South Africa’s long-delayed carbon tax may be pushed further down the road, local media reported, but legal experts are telling emitters to continue to expect a Jan. 2017 launch.
Yunus Carrim, chairman of the national parliament’s Standing Committee on Finance, told South African Treasury officials last week that the carbon tax could be delayed due to the committee’s existing heavy workload, Business Day reported.
However, according to the paper the Treasury wants the draft bill, which was tabled last November and is being revised to account for submissions received during a recent consultation period, to be promulgated sooner rather than later.
Carrim said he and the chairman of the National Council of Provinces’ Select Committee on Finance Charel de Beer will raise the matter with South African Finance Minister Pravin Gordhan when they meet this week.
Treasury Deputy Director-General Ismail Momoniat stressed industry and other heavy emitters’ need for clarity over the carbon tax regime, telling Business Day “the longer this matter hangs, it generates uncertainty.
“Given the economic outlook, the carbon tax has been designed to ensure that its overall impact will be revenue neutral up to 2020 … It is nowhere as onerous as people want to make it out to be. Now is the time to be bold,” he added.

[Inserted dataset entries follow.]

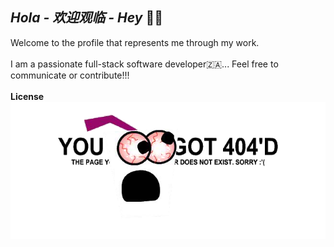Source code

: ***Hola - 欢迎观临 - Hey*** 👋🏻
-----------------------------------

Welcome to the profile that represents me through my work. 
<br>
<br> 
I am a passionate full-stack software developer🇿🇦... Feel free to communicate or contribute!!!  
<br>
**License**
![Alt text](/404.png "You just got 404'd")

Under the proposed legislation, emitters are to receive exemptions of up to 95% of the tax and be allowed to use carbon offsets.
The bill calls for all sectors of the economy to be covered except waste management and forestry and land-use, which the government said should be exempt for the first phase due to “measurement difficulties”.

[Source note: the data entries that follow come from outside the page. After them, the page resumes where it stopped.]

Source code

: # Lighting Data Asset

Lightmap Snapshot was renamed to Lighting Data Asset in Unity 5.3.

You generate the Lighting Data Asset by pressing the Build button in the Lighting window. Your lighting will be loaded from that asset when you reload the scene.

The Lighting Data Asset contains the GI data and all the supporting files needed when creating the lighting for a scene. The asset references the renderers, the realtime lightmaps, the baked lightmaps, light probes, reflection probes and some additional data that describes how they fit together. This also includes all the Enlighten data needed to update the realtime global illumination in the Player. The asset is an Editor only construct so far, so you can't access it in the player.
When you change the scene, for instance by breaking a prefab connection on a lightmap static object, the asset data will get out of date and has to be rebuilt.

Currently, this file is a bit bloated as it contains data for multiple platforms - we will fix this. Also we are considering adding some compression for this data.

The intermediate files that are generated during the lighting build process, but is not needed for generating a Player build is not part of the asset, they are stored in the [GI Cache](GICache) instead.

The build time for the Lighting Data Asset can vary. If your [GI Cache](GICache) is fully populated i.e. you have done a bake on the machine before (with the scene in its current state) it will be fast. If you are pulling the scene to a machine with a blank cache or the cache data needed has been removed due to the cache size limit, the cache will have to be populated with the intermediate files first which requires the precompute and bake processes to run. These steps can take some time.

“For those who might still be of the view that the carbon tax will not materialise, Treasury’s message is very clear: the carbon tax is coming and the timeframe for commencement, including progressing through the Parliamentary process, remains January 2017,” said lawfirm ENSafrica in an Apr. 21 blog post that addressed Carrim’s comments.
“A slight further delay in implementing the carbon tax occasioned by Parliament’s limited time in 2016 will simply be a short breathing-space … Treasury expects to release draft offsets regulations by the end of May 2016, and a second draft bill thereafter, both of which will be subject to further stakeholder consultation,” it added.
South Africa’s parliament will go into recess from the end of May, ahead of local government elections in August.
Earlier this month, the Treasury held a series of stakeholder engagements to allow it to collect feedback during the bill’s consultation period.
ENSafrica summarised a number of clarifications that emerged from these events, including:
- The Treasury confirmed that the bill’s reference to a calendar year, as opposed to a financial year, will remain in order to align the timing of carbon tax reporting with that for the country’s GHG reporting. “The intention is that the first round of carbon tax reporting will be in Mar. 2018,” it added.
- The anticipated impact of the carbon tax on the electricity price will be neutralised during the tax’s first phase (expected to be in 2017-2020) through the phasing out of the country’s renewable energy levy, which is currently imposed on fossil fuel generated electricity.
- There is also an intention to have the tax apply only to facilities with thermal capacity at or above 10 MW, a threshold that translates roughly to emissions of 30,000 tonnes of CO2e. “The point of this threshold is that it is high enough to exclude households and other non-industrial activities from the carbon tax, but low enough to make it applicable to the majority of emitting industries in the country,” ENSafrica said.